Cuma, Ocak 10

İnsanlar Beyninin Ne Kadarını Kullanıyor?

İnsanların büyüleyici ama gizemli bir organı vardır, beyin. Karmaşıklığına ve önemine rağmen, hala şunu merak edebiliriz: Beynin ne kadarını kullanıyoruz?

Bilim Adamlarının Durduğu Yer

Bilim adamları bu soruyu uzun zamandır tartışıyorlar. Bazı bilim adamları, insanların beynin yalnızca %10’unu kullandığına inanırken, diğerleri tüm beynin yaşam boyunca kullanıldığına inanıyor.

Ne biliyoruz

Beynin farklı bölgelerinin farklı işlevlerden sorumlu olduğunu biliyoruz. Örneğin, beyincik motor becerileri işlerken, hipotalamus hormonları kontrol etmekten sorumludur.

Farklı görevler sırasında beynin belirli bölgelerinin diğerlerinden daha fazla kullanıldığını da biliyoruz. Örneğin, birisiyle sohbet ederken kullanılan alanlar, matematik problemi çözerken kullandığınız alanlardan farklıdır.

Ek olarak, son araştırmalar beynin asla kapanmadığını, yani siz uyurken bile beyninizin çalıştığını göstermiştir.

Sonuç

Görünüşe göre insanlar beyninin tamamını kullanıyorlar, ancak kullanım derecesi ve türü göreve veya etkinliğe bağlı olarak değişiyor. Sonuç olarak, kullandığımız beynin yüzdesini tam olarak bilemesek de, beynin sürekli kullanımda olan güçlü ve karmaşık bir organ olduğunu güvenle söyleyebiliriz.

Temel Çıkarımlar:

  • Bilim adamları, insanların beyninin ne kadarını kullandığı konusunda bölünmüş durumda.
  • Beynin farklı bölgeleri farklı işlevlerden sorumludur.
  • Kullanılan beyin miktarı göreve veya aktiviteye bağlı olarak değişir.
  • Beyin, uyurken bile her zaman kullanımdadır.

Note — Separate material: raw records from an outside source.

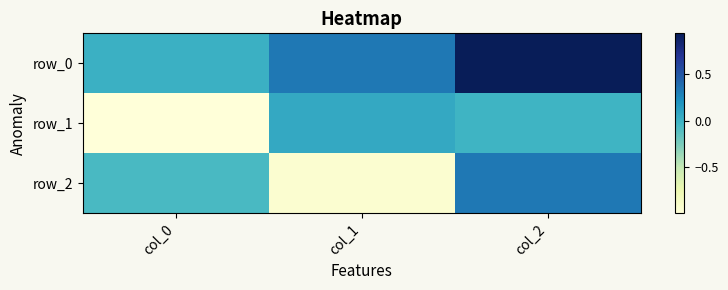

How many negative values does the row_2 series have?

2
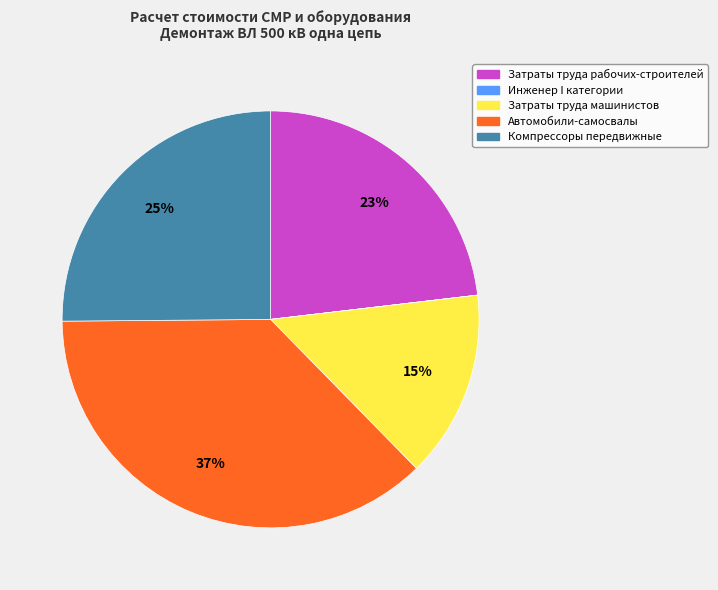

True or false: Компрессоры передвижные accounts for 39% of the total.

False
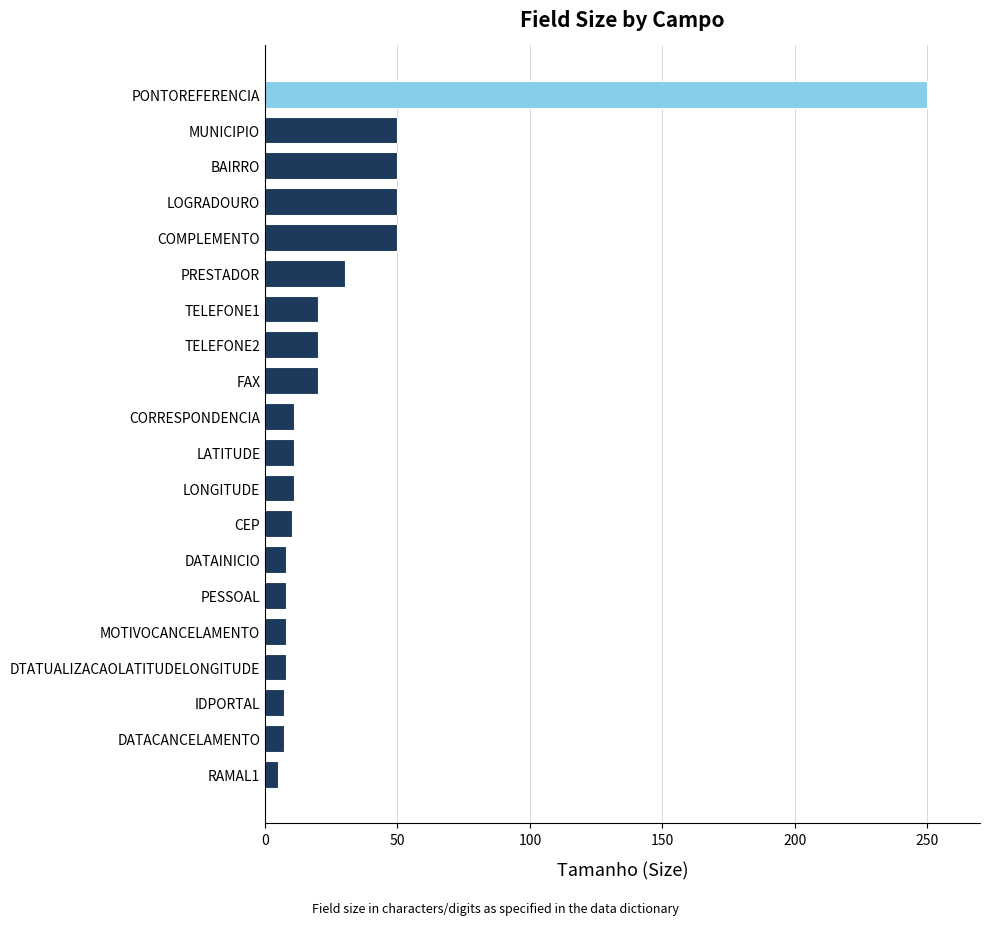

Between IDPORTAL and TELEFONE2, which is larger?

TELEFONE2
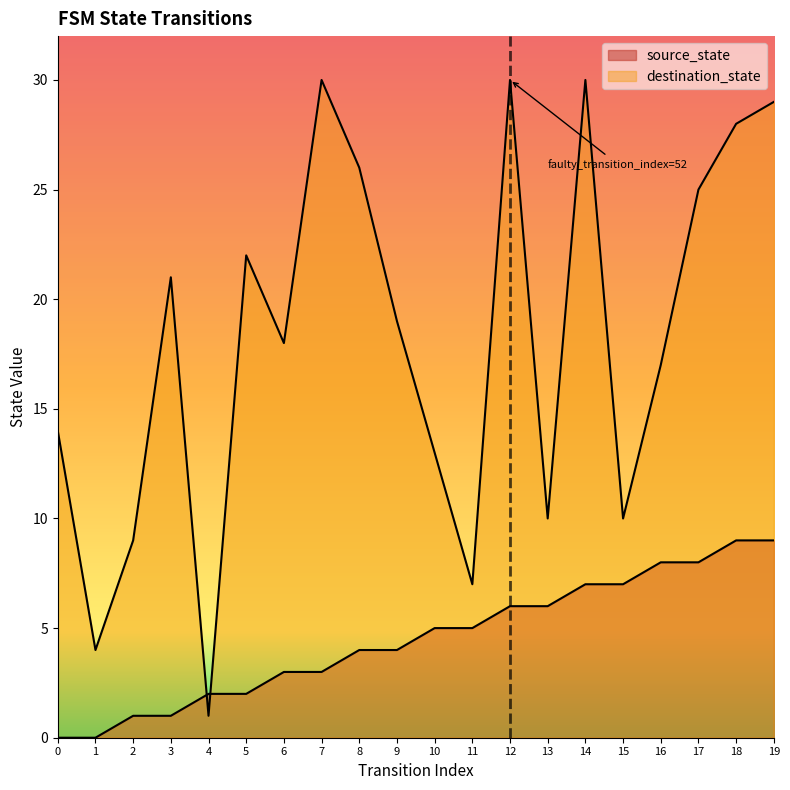

True or false: the data shows 11 at 16.

False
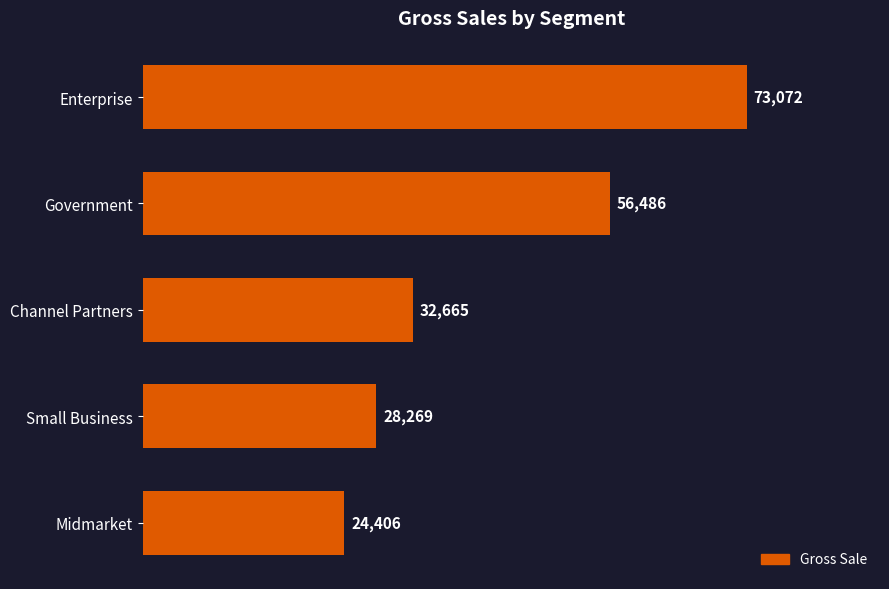

What value does the data have at Small Business, to the nearest 100?

28300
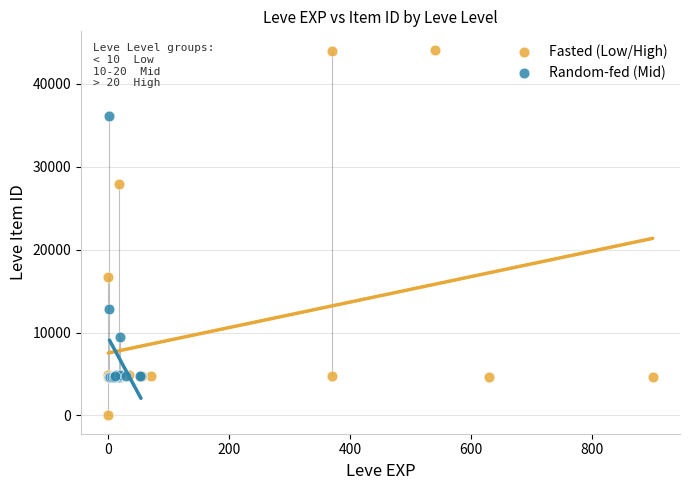

Which series reaches the maximum Y coordinate?

Fasted (Low/High)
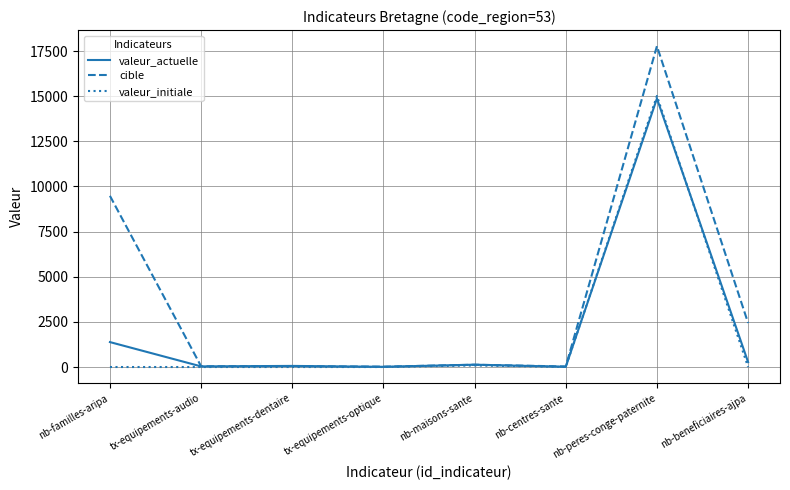

At which label does valeur_actuelle reach its peak?

nb-peres-conge-paternite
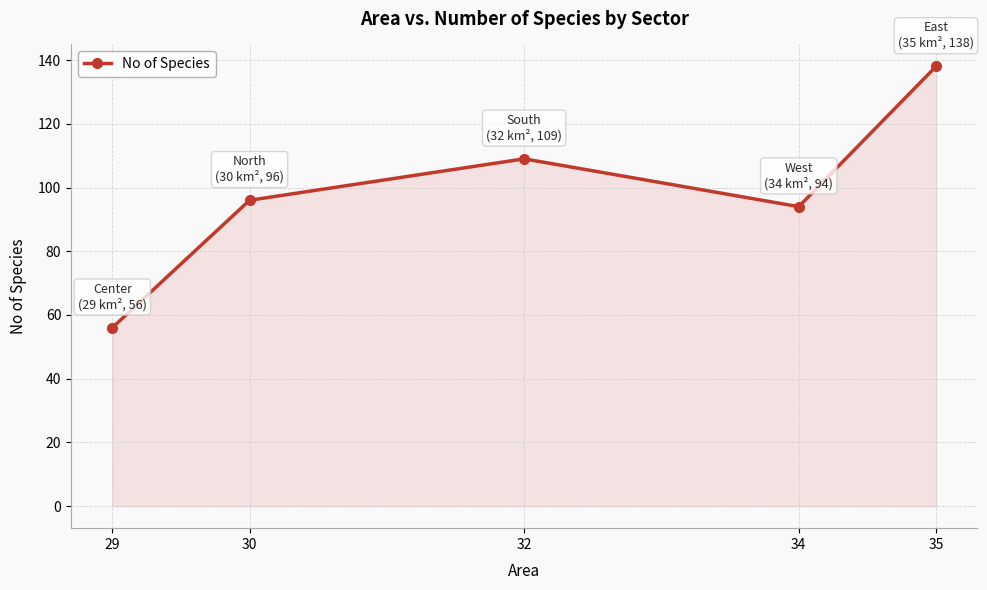

What is the maximum value shown in the chart?

138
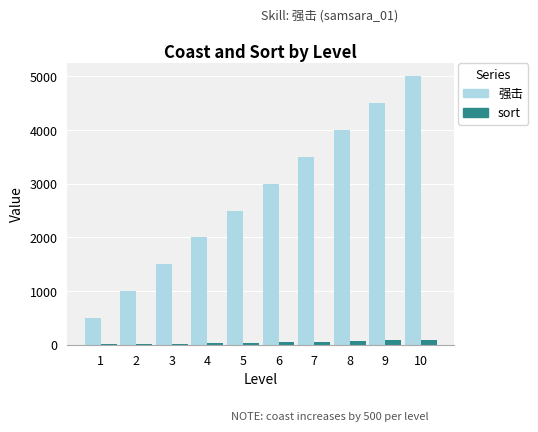

How many distinct data groups are displayed?

2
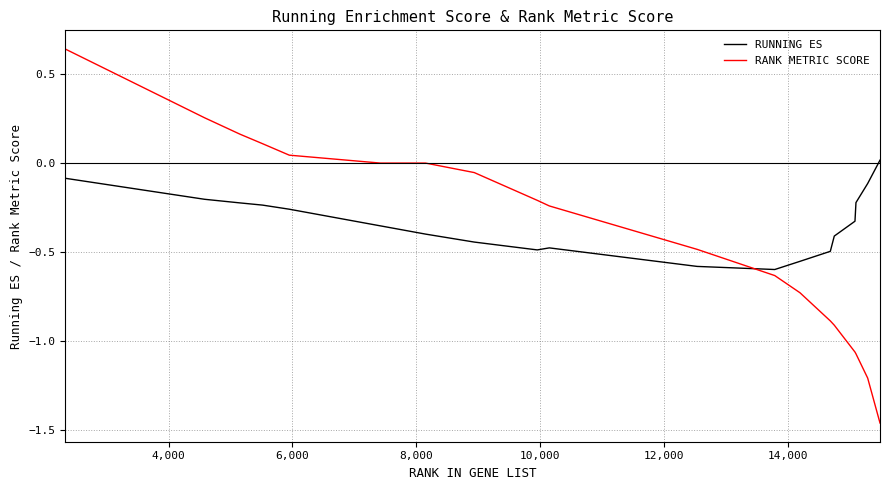

Which series has the widest spread of values?

RANK METRIC SCORE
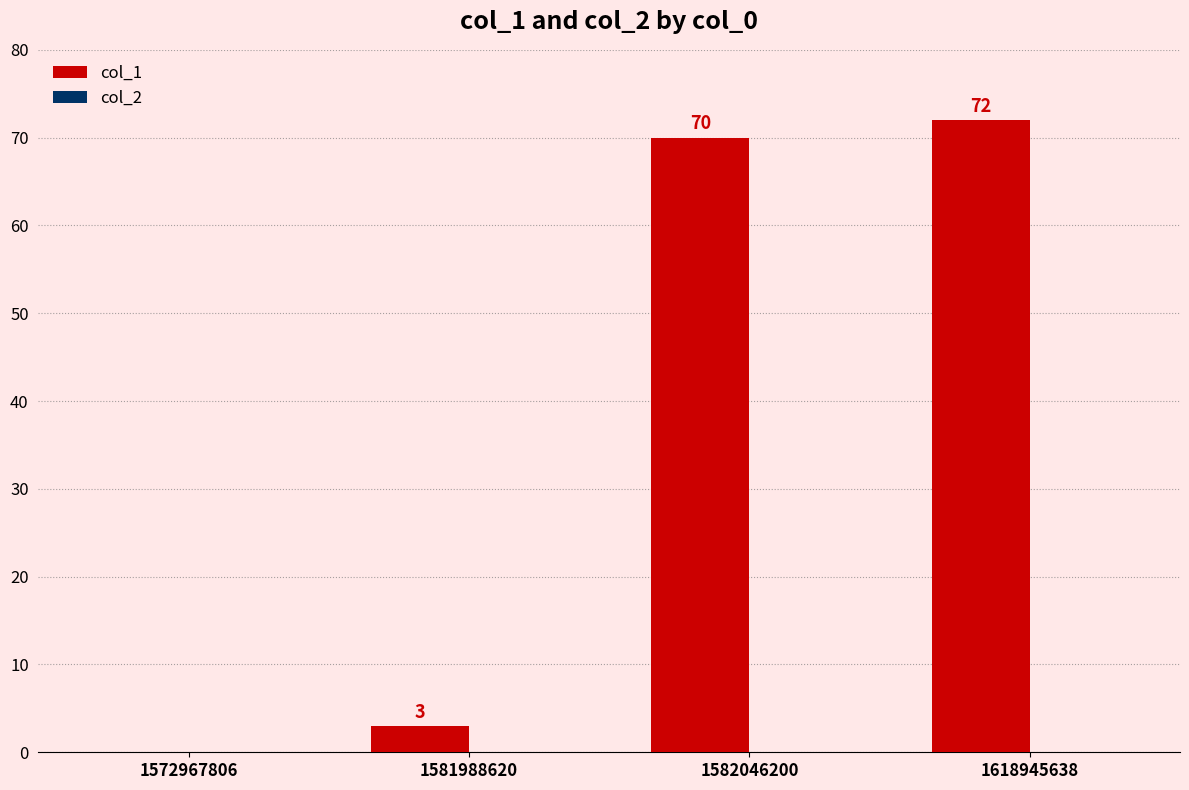

Reading left to right, what are all the values shown in this chart?

1572967806=0	1581988620=3	1582046200=70	1618945638=72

İnsanlar, büyük ölçüde akıl yürütme ve sorunlara yaratıcı çözümler bulma yeteneğimiz nedeniyle, yaygın olarak dünyadaki en zeki tür olarak kabul edilir. Akıllılarımızla birlikte beyin, en başarılı tür olmamıza yardım etmede önemli bir rol oynar. Ama aslında beynin ne kadarını kullanıyoruz?

Mevcut tahminler, ortalama bir kişinin toplam beyin kapasitesinin yalnızca yüzde 10 ila 20’sini kullandığını gösteriyor. Bu rakam şaşırtıcı derecede düşük gelebilir, ancak bilim adamları ve nörologlar arasında geniş çapta kabul görmektedir. Beyin kapasitemizin geriye kalan yüzde 80’lik kısmının potansiyeli hâlâ büyük ölçüde gizemli ve tam olarak anlaşılmış değil.

Peki, neden beynimizin sadece kabaca beşte birini kullanıyoruz? Araştırmalar, beynin bir kas gibi olduğunu ve tıpkı egzersiz yaparak kas oluşturduğumuz gibi, zihnimizin de okuma, çalışma ve kendimize meydan okuma gibi entelektüel faaliyetlerle “egzersiz yaparak” inşa edildiğini gösteriyor. Bu aktiviteler olmadan beynimiz tam potansiyeline ulaşamayacaktır.

Beynimizin çoğunlukla küçük bir bölümünü kullansak da, normal çalışması için kesinlikle beyin kapasitemizin yüzde 100’üne ihtiyacımız yok. Aslında uzmanlar, beynimizi bir kerede çok fazla kullanırsak bunun zihinsel yorgunluğa, kafa karışıklığına ve karar vermede bozulmaya yol açabileceğini bulmuşlardır.

Kısacası, hepimiz inanılmaz düzeyde bir bilişsel potansiyele sahibiz, ancak çoğumuz bundan tam olarak yararlanmaya yakın bile değiliz. En yüksek potansiyelinize ulaşmak için yapmanız gereken tek şey zorlu ve teşvik edici faaliyetlerde bulunmaya başlamaktır. Kim bilir belki de beyninizin gücünün daha da fazlasını açığa çıkarabilirsiniz!